In Ape and Essence, Aldous Huxley delivers a dystopian vision of the future in which humanity has been ravaged by nuclear war and fallen into a primitive, brutal existence. Set in the post-apocalyptic year of 2108, the novel explores a world where humans are reduced to savagery, ruled by bizarre religious rituals, and nature itself has become corrupted. Told through a film script discovered by screenwriters in Hollywood, this dark satire exposes the dangers of blind technological progress, fanaticism, and the fragility of civilization. Huxley's work is an unsettling yet thought-provoking commentary on human nature and the trajectory of modern society.
Editorial Reviews
"Alduous Huxley transports us, in dire and dreadful fancy, to the year 2108. The setting is Los Angeles, a century or so after the Third World War. Atomic and bacterial warfare have left it, and nearly all the world, in blighted ruins.

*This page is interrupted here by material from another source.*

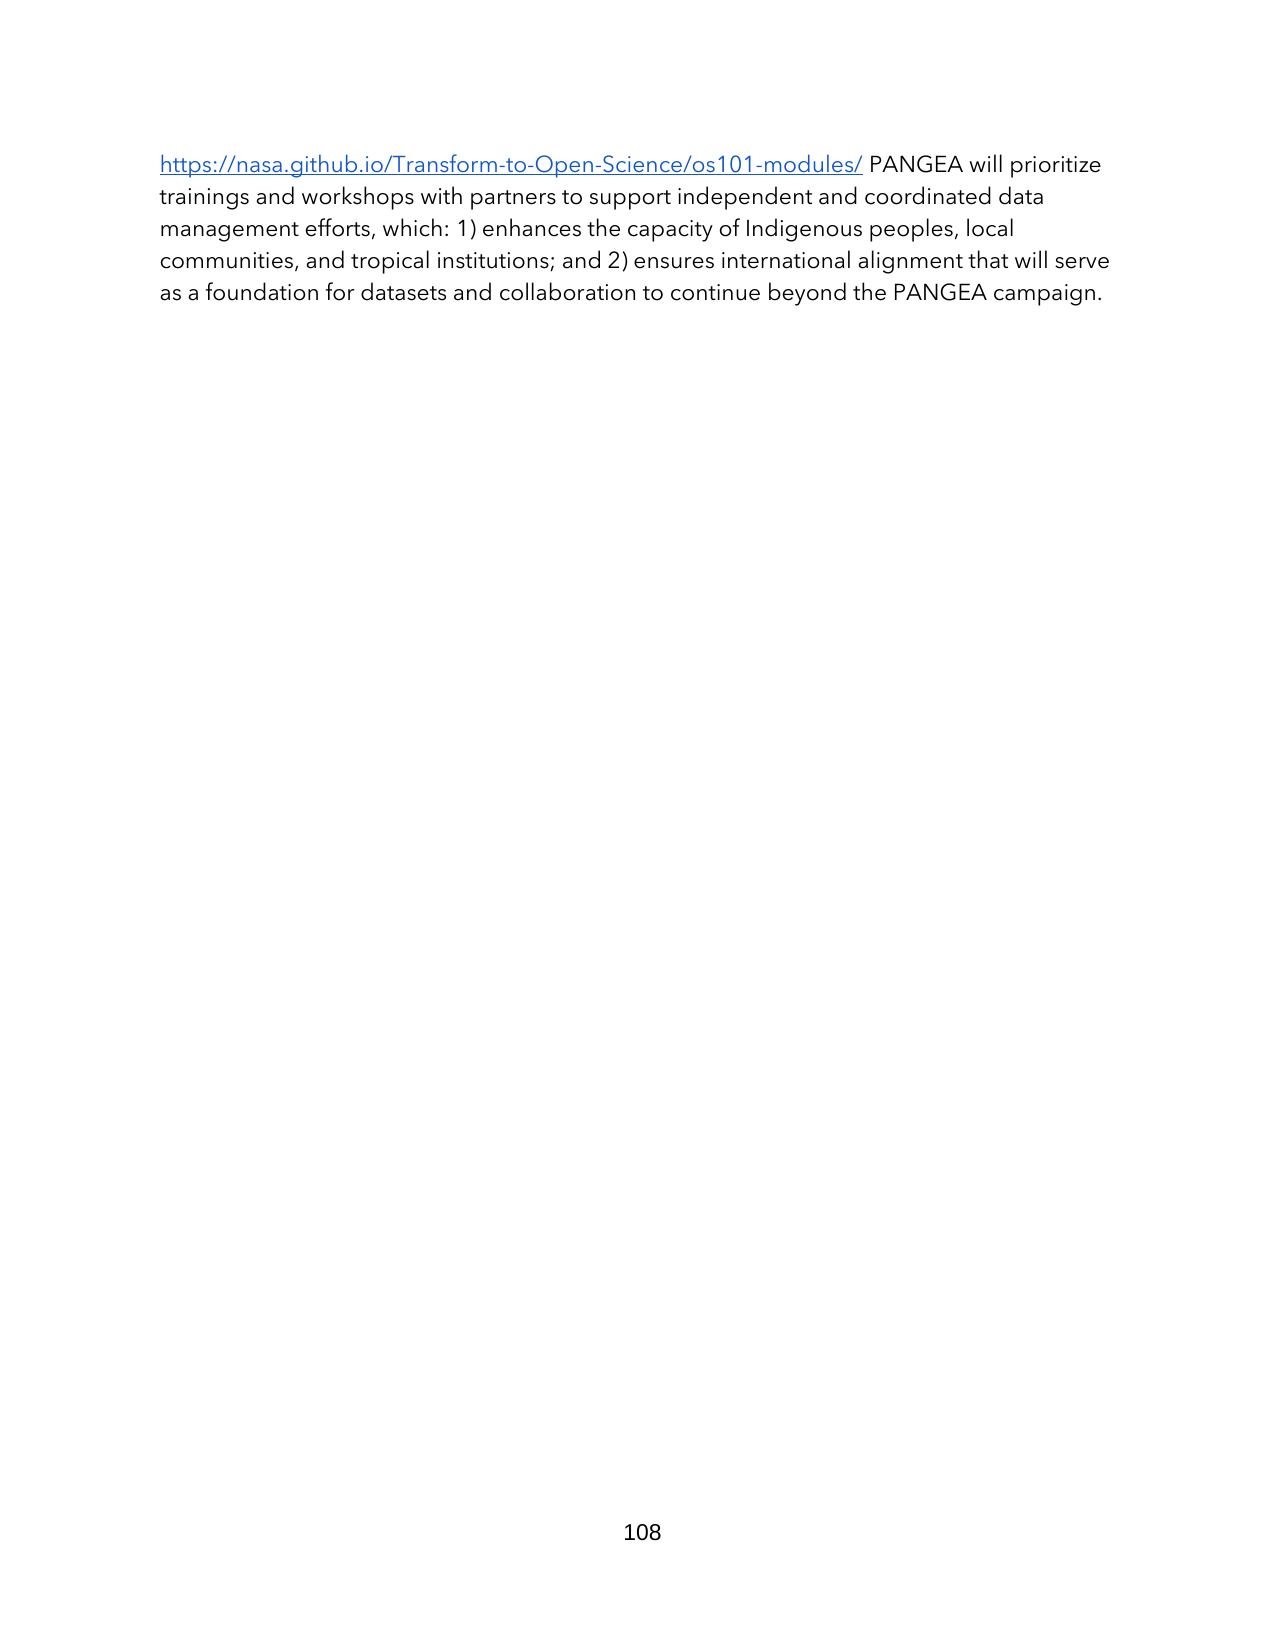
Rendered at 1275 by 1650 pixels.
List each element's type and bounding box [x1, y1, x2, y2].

text [159, 150, 1125, 306]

From spared New Zealand a 'Rediscovery Expedition to North America' has been dispatched, and it is from the experiences of Chief Botanist Alfred Poole that we learn about the 22nd-century way of life....A beautifully modulated, lucid and incisive prose style....It confirms again his sensitive, barometric relationship to his time, and to its changing 'climates of opinion.'" —Theodore Kalem, Christian Science Monitor
"It was inevitable that Mr. Huxley should have written this book: one could almost have foreseen it since Hiroshima is the necessary sequel to Brave New World; without it, his collected works and his experience of America would not be complete." —Alfred Kazin
"The book has a certain awesome impressiveness, its sheer, intractable bitterness cannot but affect the reader as Huxley chants his litanies over modern civilization." —Time
About the Author
Aldous Leonard Huxley was an English writer and one of the most prominent members of the famous Huxley family. He spent the latter part of his life in the United States, living in Los Angeles from 1937 until his death in 1963. Best known for his novels and wide-ranging output of essays, he also published short stories, poetry, travel writing, and film stories and scripts. Through his novels and essays Huxley functioned as an examiner and sometimes critic of social mores, norms and ideals. Huxley was a humanist but was also interested towards the end of his life in spiritual subjects such as parapsychology and philosophical mysticism. By the end of his life, Huxley was widely acknowledged as one of the pre-eminent intellectuals of his time.